Why Microsoft's Surface Team Should Warm Up to Android

by Ostatic Staff - Jan. 11, 2013

If you've tried the new Surface tablets that work with Microsoft's Windows 8 Metro interface, you may have taken to the interface, but buyers of these tablets have to ask where the apps for them are. Microsoft is well behind Apple and the Android platform in terms of creating a healthy ecosystem for apps. There are reports, though, that Surface tablets could begin to run Android apps, and if they do, that could create a healthy market for them in a way that Microsoft probably never considered.

BlueStacks App Player has been available for some time for Windows users who want to run Android apps on PCs. And late last year, BlueStacks App Player appeared in a version for Mac users.  Basically, BlueStacks lets you run Android apps through emulation.
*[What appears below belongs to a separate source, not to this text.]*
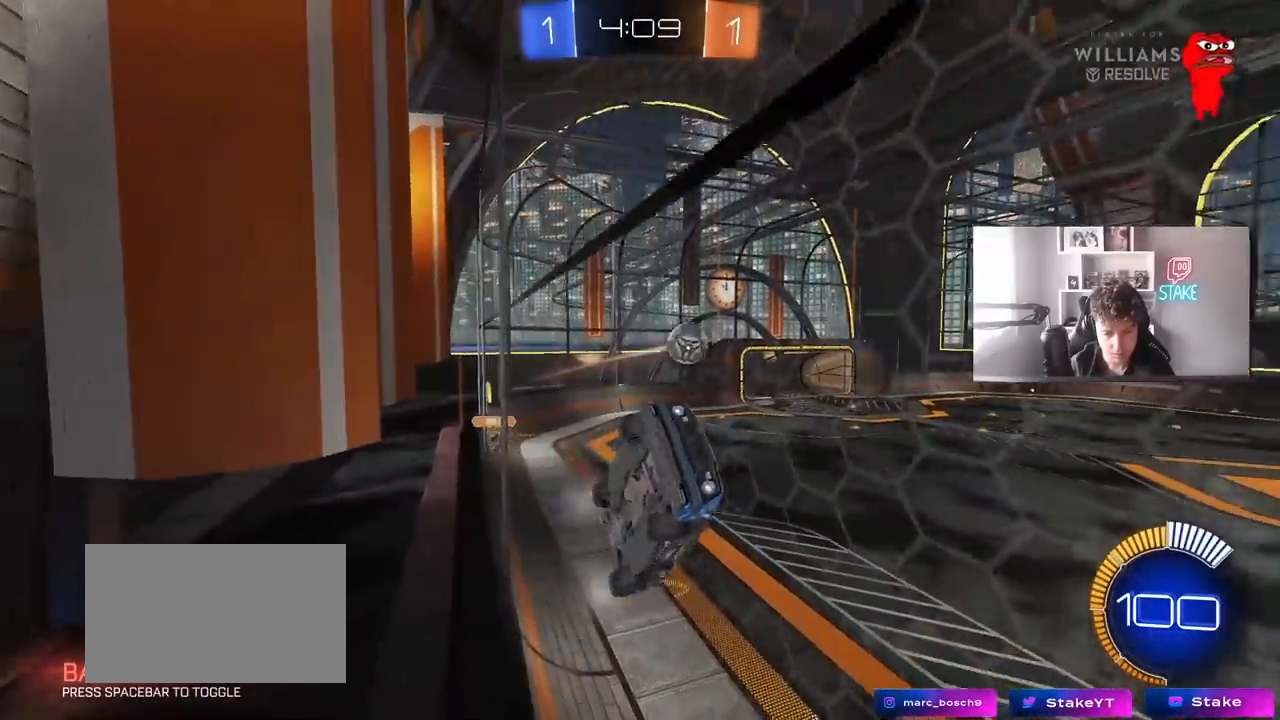
{"keys": ["a", "w"], "mouse": [], "mouse_move": "still", "events": [[17, "shift", "down"], [17, "w", "down"], [150, "shift", "up"]]}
In a post called "Could Android Save Microsoft's Surface?,"  TechRadar U.K. reports:

"Imagine if every Windows 8 tablet could run Android apps - apps designed specifically for touchscreen devices, apps that don't require you to wait until the developers decide whether Windows is worth the effort, apps that aren't available in the Windows Store. Wouldn't that be great?"

"Lenovo certainly thinks so: it's just signed a deal to put BlueStacks' Android emulator on around 40 million Windows machines - and it's not the only one, as BlueStacks has also signed deals with AMD and MSI."

Android's barnstorming success on smartphones has been driven by a healthy ecosystem for apps, and Microsoft's tablets could suddenly have an open door to the same ecosystem with BlueStacks' technology.

There is just one problem: It's very much not part of the Microsoft culture to consider the benefits of allowing users to run multiple operating systems on individual PCs. Slowly but surely, the company has realized that it has to cater to multiple operating systems in data centers and through virtualization. But that has come by force.

Because BlueStacks runs Android apps through emulation, Surface tablets could run Android apps as well as apps created for Windows 8 and Surface. It would be the best of both worlds. Will Microsoft take kindly to the idea? We'll see.